OTTAWA October 5, 2005 ( – The Health Canada is ready to take the next step towards implementing Aldous Huxley’s Brave New World, where eugenics rules and only the perfect live. A Health Canada media release announced that it would be considering providing IVF facilities with guidelines for preimplantation genetic diagnosis (PGD) of embryos.

PGD involves allowing newly created in vitro embryos to grow to a certain stage, removing one of their cells and examining it for genetic “flaws” that might lead to illnesses or imperfections such as cystic fibrosis or Down’s Syndrome. Proponents of PGD say it not only “screens out” potential genetic problems in children at the embryonic stage, but it increases the chances of carrying a pregnancy to term for older women.

The catch is, however, that “screening” does not mean curing, but instead a eugenic selection, after which the embryonic child not selected is killed or used for research.

Campaign Life Coalition, (CLC), said that the procedure “exposes our callous disregard for human life.” CLC’s National President, Jim Hughes, said, “While we have compassion for couples with genetic problems, the wanton disposal of human beings and their use as experimental ‘guinea pigs’ is appalling,”

As with most new reproductive technologies (NRT), the uses of selection does not stop at killing the “unfit,” but is now used to select for “donor siblings,” those children created and grown specifically to serve as tissue farms for sick siblings or parents.

Health Canada justifies pro-life objections to in vitro fertilization when it places the child firmly in the category of a commercial commodity that can be “used.”“The child born as a result can then be used as a source of compatible tissue, either from umbilical cord blood or bone marrow, for the affected child,” says a soon-to-be published Health Canada document.

PGD has raised old spectres of the early 20th century eugenics movement that proposed to create a more “perfect” human race, free of congenital problems.
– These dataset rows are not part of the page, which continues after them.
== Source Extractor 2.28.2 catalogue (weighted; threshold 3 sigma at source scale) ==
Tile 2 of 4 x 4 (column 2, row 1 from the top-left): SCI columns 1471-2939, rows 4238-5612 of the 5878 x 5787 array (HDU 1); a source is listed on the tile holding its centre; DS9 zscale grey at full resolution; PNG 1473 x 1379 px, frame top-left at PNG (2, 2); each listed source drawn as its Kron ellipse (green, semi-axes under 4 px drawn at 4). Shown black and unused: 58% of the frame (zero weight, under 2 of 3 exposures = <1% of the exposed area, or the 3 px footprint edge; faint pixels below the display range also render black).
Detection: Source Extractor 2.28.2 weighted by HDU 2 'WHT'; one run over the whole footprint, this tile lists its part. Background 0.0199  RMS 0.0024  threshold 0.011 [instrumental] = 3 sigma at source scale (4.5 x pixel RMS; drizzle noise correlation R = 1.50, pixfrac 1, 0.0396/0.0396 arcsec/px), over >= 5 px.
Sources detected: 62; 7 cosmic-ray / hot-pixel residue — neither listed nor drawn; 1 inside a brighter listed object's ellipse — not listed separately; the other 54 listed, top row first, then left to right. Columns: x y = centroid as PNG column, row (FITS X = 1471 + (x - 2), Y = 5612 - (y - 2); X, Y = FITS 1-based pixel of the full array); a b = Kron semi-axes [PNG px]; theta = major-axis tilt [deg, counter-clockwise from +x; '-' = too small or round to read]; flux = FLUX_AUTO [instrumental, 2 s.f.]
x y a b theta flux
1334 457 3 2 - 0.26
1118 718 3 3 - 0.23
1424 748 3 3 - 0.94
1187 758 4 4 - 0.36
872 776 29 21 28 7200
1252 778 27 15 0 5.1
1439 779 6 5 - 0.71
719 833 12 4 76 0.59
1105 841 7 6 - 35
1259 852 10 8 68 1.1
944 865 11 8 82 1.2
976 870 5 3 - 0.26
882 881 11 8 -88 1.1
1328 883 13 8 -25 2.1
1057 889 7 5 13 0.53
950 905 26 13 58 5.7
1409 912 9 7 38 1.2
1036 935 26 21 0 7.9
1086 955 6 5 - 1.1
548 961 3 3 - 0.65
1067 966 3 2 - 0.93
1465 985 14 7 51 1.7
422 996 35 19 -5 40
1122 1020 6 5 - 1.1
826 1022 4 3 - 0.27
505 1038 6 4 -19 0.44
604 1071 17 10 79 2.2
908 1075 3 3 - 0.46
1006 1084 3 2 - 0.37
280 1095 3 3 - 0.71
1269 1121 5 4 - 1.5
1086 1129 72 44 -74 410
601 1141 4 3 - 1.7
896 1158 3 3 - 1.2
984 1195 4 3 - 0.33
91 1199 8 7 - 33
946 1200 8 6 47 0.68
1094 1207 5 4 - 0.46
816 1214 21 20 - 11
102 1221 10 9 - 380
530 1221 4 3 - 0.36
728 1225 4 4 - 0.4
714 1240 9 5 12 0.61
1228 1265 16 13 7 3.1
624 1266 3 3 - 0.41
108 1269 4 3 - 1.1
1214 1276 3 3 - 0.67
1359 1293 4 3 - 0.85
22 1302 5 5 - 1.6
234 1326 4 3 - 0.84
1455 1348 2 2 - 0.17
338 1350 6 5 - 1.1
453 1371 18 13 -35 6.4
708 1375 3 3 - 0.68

Health Canada confirms these fears with its suggestion that PGD could be used to predict late-onset diseases such as cancer. Health Canada spokesman Bill Maga says the department plans to introduce PGD regulations in May.

In the months leading up to the passage of the Canadian Reproductive Technologies law, CLC lobbyists repeatedly warned legislators of the error of thinking that the expected regulations would do anything to stop the outrages against embryonic human life.

“Human beings are not created for the purpose of tissue and organs for another person,” said Mary Ellen Douglas, National organizer of Campaign Life Coalition. “This is the Pandora’s Box which Bill C-6 opened when it allowed embryo experimentation and gave the Canadian Institutes for Health Research (CIHR) a green light.”